### Soal 1
Dalam tulisan tentang motor tua bapak, dari kota mana motor itu didatangkan?
### Soal 2
Teruskan tulisan tentang motor tua bapak, mulai sesudah kalimat terakhirnya.

### Teks halaman
----

Mohon tunggu...
Boedi Santoso
Boedi Santoso Mohon Tunggu... pelajar/mahasiswa -

@CupuNoted\r\n\r\nhttp://notedcupu.wordpress.com/

Selanjutnya

Tutup

Money

Motor Tua Berjasa

18 Agustus 2014   17:58 Diperbarui: 18 Juni 2015   03:14 88
+
Laporkan Konten
Laporkan Akun
Kompasiana adalah platform blog. Konten ini menjadi tanggung jawab bloger dan tidak mewakili pandangan redaksi Kompas.
Lihat foto
Bagikan ide kreativitasmu dalam bentuk konten di Kompasiana | Sumber gambar: Freepik

Bagi tukang Pak Ojek, motor diberdayakan untuk menggaet penumpang guna mencari setangkup rezeki. Bagi Pak tukang becak, motornya Pak Ojek adalah pesaing di medan laga, dalam memperebutkan penumpang. Namun bagi, bapak gue, motor hanyalah besi tua yang berfungsi untuk menerobos jalan terjal, melewati gurun, melewati lembah… Tapi bapaku bukan Ninja Hatori, jeh.

Motor pada umumnya, diguanakan sebagai alat tranportasi, untuk mengangkut manusia. Namun, hal itu tidak berlaku bagi bapak. Dengan besi tuanya, bapaku iki, naik motor sambil  bonceng  wedus. Mungkin, sampean mengira bapaku iki, spesilisasi tukang ojek hewan. Khusunya wedos (kambing). Bukan, bukan.

Bapaku memang pekerjaanya begitu. Usahanya bergerak di bisnis Njagal hewan, Sapi dan Kambing. Cuma, yang paling kenceng dapat order ya itu, dari kambingnya. Soal jaringan, bapaku iki ancene top -- markotop. Jagone. Se-kecamatan Panggul, Dongko, bapaku yang nguasai. Jaringanya tersebar sampai ke penjuru Nglorok. Bahkan sampek Karangan dan Nggalek kota saja, bapak masih bisa hendel.

Makannya itu, bapak-ku kerjaanya mobile, muter-muter sama motornya. Begitu, telfon gengamnya berdering dari pelanggan yang menawari wedus mendem (kambing keracunan), bapaku langsung geber motornya jadulnya. Lantas tancap gas dengan pemandangan, keranjang dibelakang sebagai tempat wadah wedos…

Motore bapak iki terbilang cukup tua, asap batuk dari knalpotya belum begitu pekat. Sekali di geber, dan di tarik gasnya, knalpotnya ndak pernah batuk sampai ndakik-ndakik. Padahal,  bila dibanding penampakan wujud aslinya, persis bebanding lurus. Bodinya kumal, yang terlihat hanya tanah lempung yang mengering di berbagai sudut knalpot, mesin dan rangkanya. Usut punya usut, sejarahnya, motor ini dulu di datangkan dari Surabaya era 2007-an, persis ketika gue masih menjadi anak SMP. Kala itu, motor bermerk Smash jadul ini, dibeli dengan dengan ragat (biaya) 8jta-an. Seumpama, sekarang di rupiahkan atau di jual, gue yakin ndak ada yang nawar.

----

(Entri dari dataset)
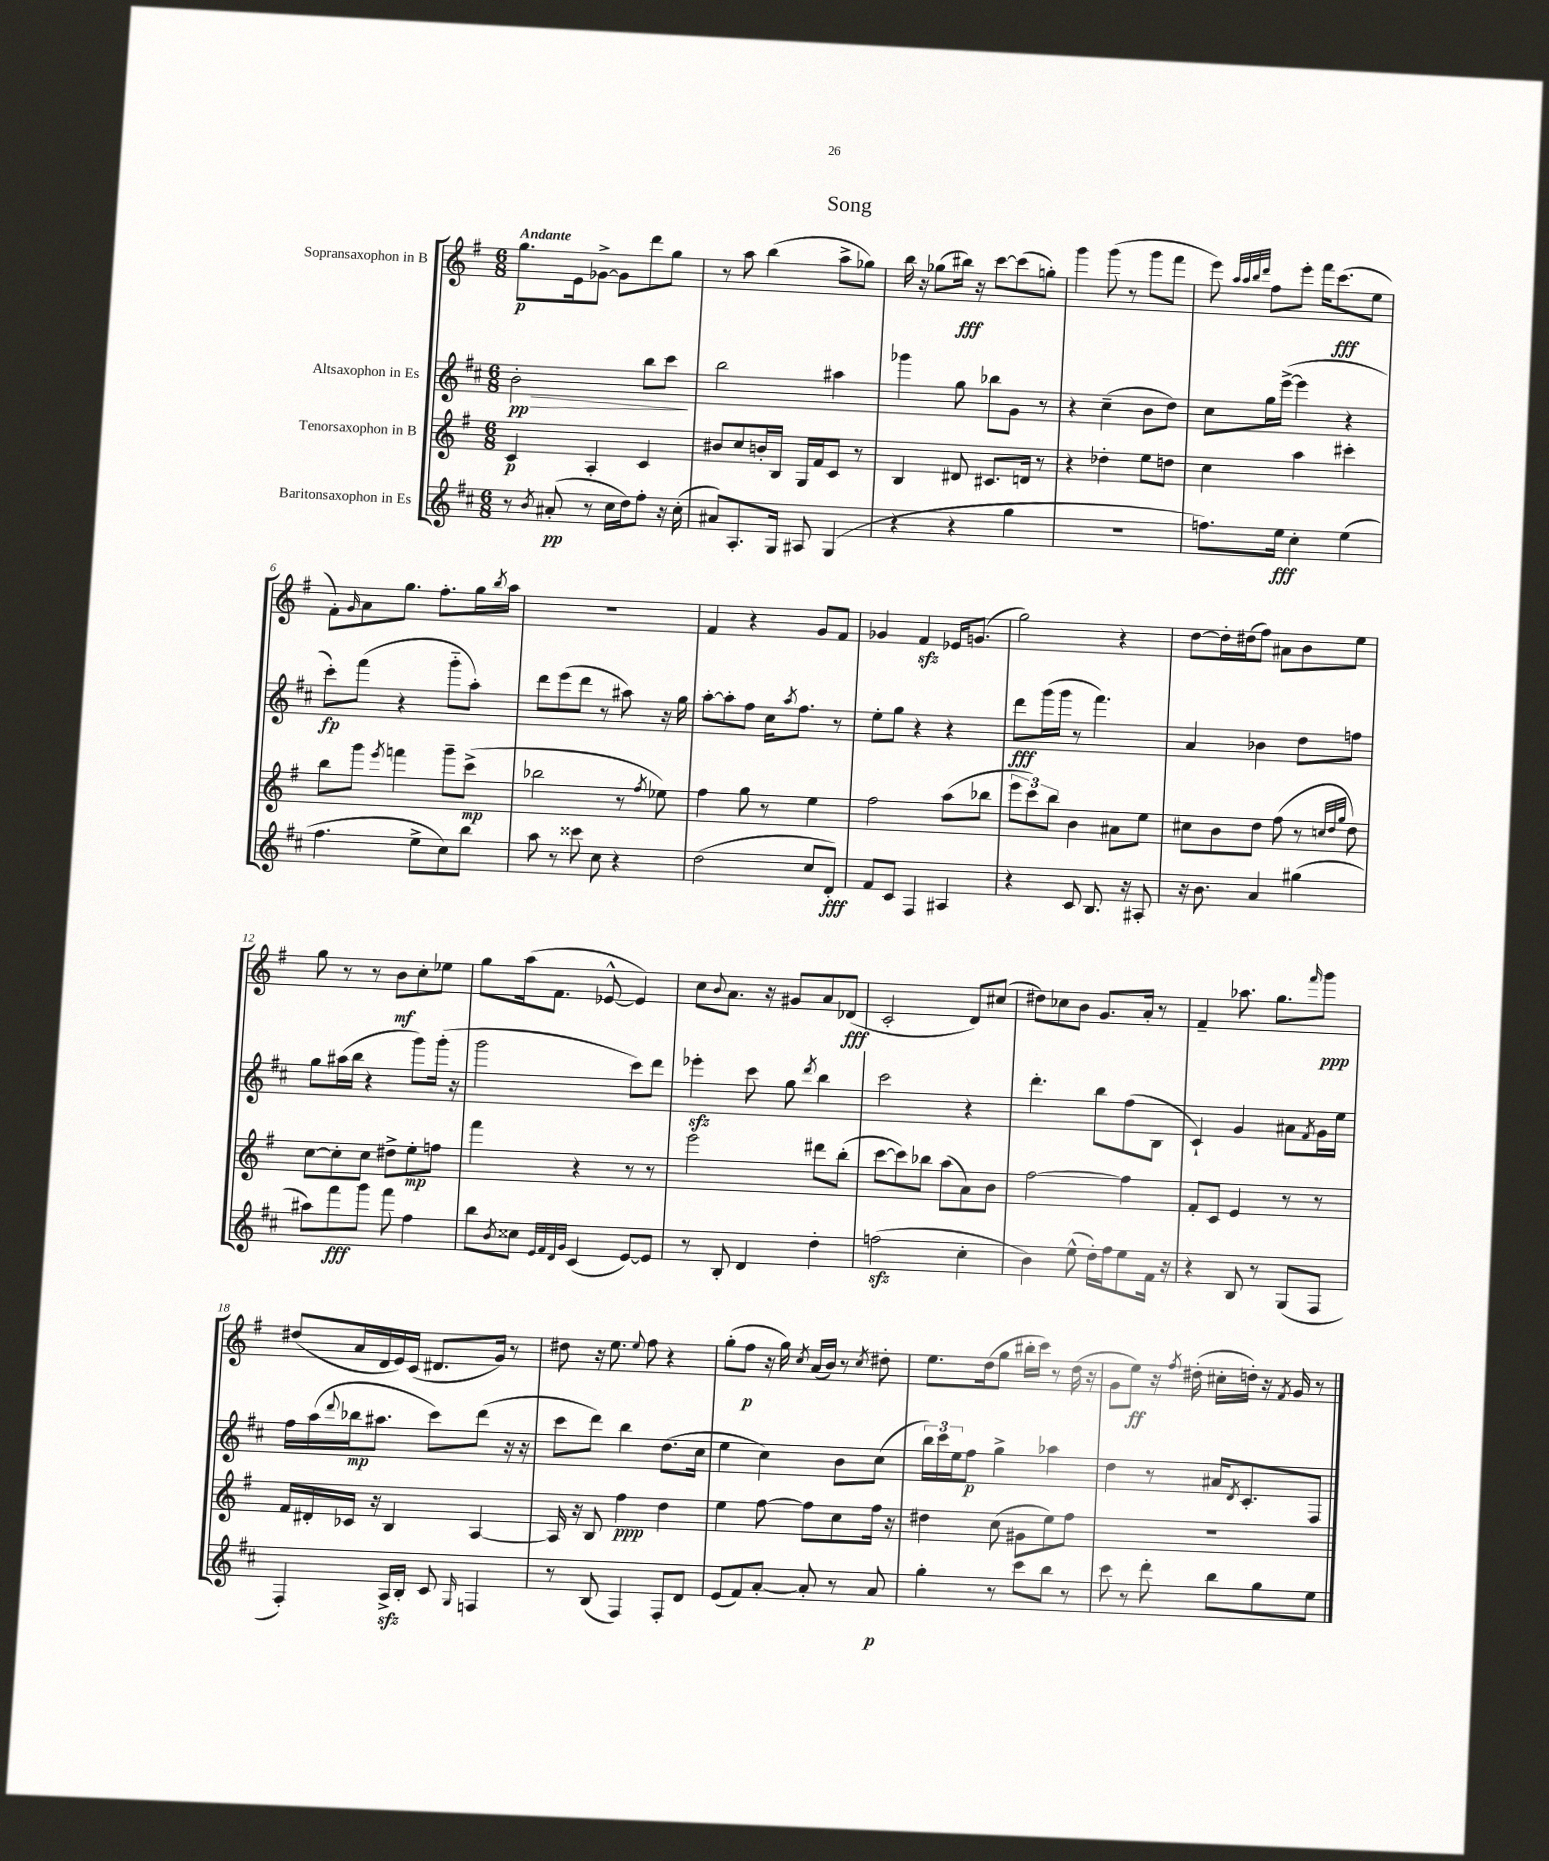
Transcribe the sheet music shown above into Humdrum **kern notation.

**kern	**kern	**kern	**kern
*staff4	*staff3	*staff2	*staff1
*clefG2	*clefG2	*clefG2	*clefG2
*k[f#c#]	*k[f#]	*k[f#c#]	*k[f#]
*M6/8	*M6/8	*M6/8	*M6/8
8r	4c	2b'	8.gg
8qb	.	.	.
(8a#'	.	.	.
.	.	.	16e
8r	4A'	.	[8g-^
16cc#	.	.	8g-]
16dd)	.	.	.
8ff#'	4c	8bb	8ddd
16r	.	8ccc#	8gg
(16cc#'	.	.	.
=	=	=	=
8a#)	8b#	2bb	8r
8.A'	8cc	.	8aa
.	16b'	.	(4bb
16G	16B	.	.
8A#	16G	.	.
.	16f#	.	.
(4G	8c	4aa#	8aa^
.	8r	.	8gg-)
=	=	=	=
4r	4B	4ggg-	16bb
.	.	.	16r
.	.	.	(8gg-
4r	8d#	8gg	16bb#)
.	.	.	16r
.	8.c#	8bb-	[8ccc
4gg	.	8g	(8ccc]
.	16d	.	.
.	8r	8r	8gg')
=	=	=	=
2.r	4r	4r	4ggg
.	4dd-'	(4cc#~	(8ggg
.	.	.	8r
.	8ee	8b	8ggg
.	8dd	8dd)	8fff#
=	=	=	=
8.ff)	4cc	8cc#	8eee)
.	.	.	32qqaa
.	.	.	32qqaa
.	.	.	32qqbb
.	.	.	32qqddd
.	.	16gg	8ff#
16ee	.	([16eee^	.
4cc#'	4aa	4eee]	8eee'
.	.	.	16fff#
.	.	.	(8.ccc
(4ee	4ccc#'	4r	.
.	.	.	8ee
=	=	=	=
4.ff#	8bb	8ccc#')	8f#')
.	.	.	16qqg
.	8ggg	(8fff#	8a
.	8qeee	.	.
.	4fff	4r	8.gg
8ee^	.	.	.
.	.	.	8.ff#'
8cc#)	8ggg~	8ggg'~	.
8bb	(8ccc^	8aa')	16gg
.	.	.	8qbb
.	.	.	16aa
=	=	=	=
8aa	2bb-	8ddd	2.r
8r	.	(8eee	.
8ccc##	.	8ddd	.
8cc#	.	8r	.
4r	8r	8aa#)	.
.	8qff#	.	.
.	8ee-)	16r	.
.	.	16gg	.
=	=	=	=
(2dd	4ff#	[8aa'	4f#
.	.	8aa']	.
.	8gg	8ff#	4r
.	8r	16cc#	.
.	.	8qaa	.
.	.	8.ff#	.
8cc#	4ee	.	8g
8d')	.	8r	8f#
=	=	=	=
8f#	2ff#	8ee'	4g-
8c#	.	8gg	.
4F#	.	4r	4f#
4A#	(8aa	4r	16e-
.	.	.	(8.g
.	8bb-	.	.
=	=	=	=
4r	12eee	8ddd	2gg)
.	12ccc)	.	.
.	.	(16ggg	.
.	12bb	.	.
.	.	16ggg	.
8c#	4b	8r	.
8.B	.	4.fff#)	.
.	8a#	.	4r
16r	.	.	.
8A#'	8ee	.	.
=	=	=	=
16r	8cc#	4a	[8dd
8.b	.	.	.
.	8b	.	16dd']
.	.	.	(16dd#
4a	8dd	4b-	8ff#)
.	(8ff#	.	8a#
(4gg#	8r	8dd	8b
.	32qqcc	.	.
.	32qqdd	.	.
.	32qqgg	.	.
.	8dd)	8ff	8ee
=	=	=	=
8aa#)	[8cc	8gg	8gg
8fff#	8cc']	(16aa#	8r
.	.	16bb	.
8ggg	8cc	4r	8r
8fff#	8dd#^	.	8b
4ff#	8ee'	8ggg)	8cc'
.	8ff	(16ggg'	8ee-
.	.	16r	.
=	=	=	=
8bb	4fff#	2ggg	8gg
8qb	.	.	.
8cc##	.	.	(16aa
.	.	.	8.f#
32qqe	.	.	.
32qqf#	.	.	.
32qqd	.	.	.
32qqg	.	.	.
(4c#	4r	.	.
.	.	.	[8e-^^
[8e)	8r	8ccc#)	4e-])
8e]	8r	8ddd	.
=	=	=	=
8r	2eee	4eee-'	8cc
.	.	.	8qqb
8B'	.	.	8.a
4d	.	8ccc#	.
.	.	.	16r
.	.	8gg	8g#
.	.	8qddd	.
4dd'	8ddd#	4bb	8a
.	(8bb'	.	(8d-
=	=	=	=
(2ff	[8ccc	2ccc#	2c'
.	8ccc])	.	.
.	8bb-	.	.
.	(8aa	.	.
4cc#'	8a)	4r	8d)
.	8b	.	(8cc#
=	=	=	=
4b)	[2ff#	4.ddd'	8dd#)
.	.	.	8cc-
(8ee^^	.	.	8b
16dd')	.	8bb	8.g
16ff#	.	.	.
8ee	4ff#]	(8ff#	.
.	.	.	16a'
16f#	.	8B	8r
16r	.	.	.
=	=	=	=
4r	8f#'	4c#`)	4f#~
.	8c	.	.
8B	4e	4g	8.aa-
8r	.	.	.
.	.	.	8.gg
(8G	8r	8a#	.
.	.	8qf#	16qqfff#
8F#	8r	16g	8ggg
.	.	16ee	.
=	=	=	=
4F#')	16f#	16ff#	(8dd#
.	16d#'	(16aa	.
.	.	8qqddd	.
.	16c-	16bb-	16a
.	16r	8.aa#	16d
16A^	4B	.	16e)
16B'	.	.	(16c
8c#	.	8ccc#)	8.d#
16qqG	.	.	.
4F	[4A	(8ddd	.
.	.	.	16g)
.	.	16r	8r
.	.	16r	.
=	=	=	=
8r	16A]	8ccc#	8dd#
.	16r	.	.
(8B	8B	8ddd)	16r
.	.	.	8.ee
4F#)	4ff#	4bb	.
.	.	.	8qqee
.	.	.	8ff#
8F#'	4dd	(8.dd	4r
8d	.	.	.
.	.	16cc#	.
=	=	=	=
(8e	4ee	4ee	(8gg'
8f#)	.	.	8ff#
[8a'	[8ff#	4cc#)	16r
.	.	.	16gg)
.	.	.	8qcc
8a']	8ff#]	.	(16a
.	.	.	16b)
8r	8cc	8b	8r
.	.	.	8qcc
8a	16ff#	(8cc#	8dd#'
.	16r	.	.
=	=	=	=
4gg'	4dd#	24bb)	8.ee
.	.	24ccc#	.
.	.	24ee	.
.	.	8ff#	.
.	.	.	(16dd
8r	(8cc	4gg^	8gg
8ccc#	8g#	.	16bb#'
.	.	.	16ccc)
8bb	8ee)	4aa-	8r
8r	8ff#	.	(16dd
.	.	.	16r
=	=	=	=
8ccc#	2.r	4dd	8g
8r	.	.	8ee)
8ddd'	.	8r	16r
.	.	.	8qff#
.	.	.	(16dd#'
8bb	.	16a#	16cc#'
.	.	8qd	.
.	.	8.c#'	16dd')
8gg	.	.	16r
.	.	.	8qf#
.	.	.	16g
8ee	.	8F#	8r
==	==	==	==
*-	*-	*-	*-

----

### Jawaban 1
Dari Surabaya, sekitar tahun 2007.

### Jawaban 2
Kenapa?. Lha… wong sudah terkenal motor wedos kok. Jok penumpang bagian belakang saja penuh dengan tambalan lakban. Di tambah lagi, baunya benger  dan anyir, khas bau kencing wedos gimbal. Sejenis kambing yang lebat bulunya dan berjenggot.

Merunut sejarahnya ke belakang, gue punya kenangan berdua dengan motor wedos itu. Sewaktu gue SMA. Gue sekolah sering memakai jasa motornya bapak ini. Rutin, sebelum gue pakek buat sekolah, sore harinya tuh motor gue cuci, pakai sabun colek di gang, sebelah rumah. Maklum, waktu jadi anak SMA, paki motor butut tur (nan) jelek, sekaligus bau, itu bikin gengsi.

Pernah suatu ketika, waktu pulang sekolah hujannya deras banget, nah, gue kelupaan ndak markirin tu motor di parkiran resmi. Hujan yang deras telah mengguyur sekujur tubuh motor wedos itu. Setelah beberapa lama, hujan reda. Gue pancal staternya kenceng-kenceng, eh…syial tenan, malah ndak nyala-nyala…! Mogok.

Gue hanya bisa membantin dengan kepala dingin, ‘Juampotttttttt, asyu!’.

Karena saking malunya, motor butut tersebut mogok, gue biarkan saja ia terparkir sendirian di halaman sekolah. Tindakan semacam ini, sebenarnya telah mengindikasikan kalo gue tipikal bocah yang sontoloyo plus ediyan. Gue pulang nebeng temen. Sesampainya di rumah, gue ditanyain bapak;

“Lha… motornya mana, kok ora mok (kamu), gowo?’.

Praktis, alasan yang kelur dari moncong gue, waktu itu. “Motore, mogok Pak, tak tinggal nek sekolahan, isin gowo muleh!”.  “Lha…. Ndiasmu, Teng (nama panggilan gue ketika itu), sesok-sesok ora usah kok gawe ritek.” Saut bapak, trengginas, dan galak. Lantas gue pun ndak berani menatap wajahnya bapak, yang memerah langsat, bak jendral Soedirman ketika menggayang penjajah kolonial Belanda. Mungkin saja, jika hukum karma, berlaku langsung sama Gusti Allah, ubun-ubun gue langsung kesambar petir dan gledek. Gosong, terus botak.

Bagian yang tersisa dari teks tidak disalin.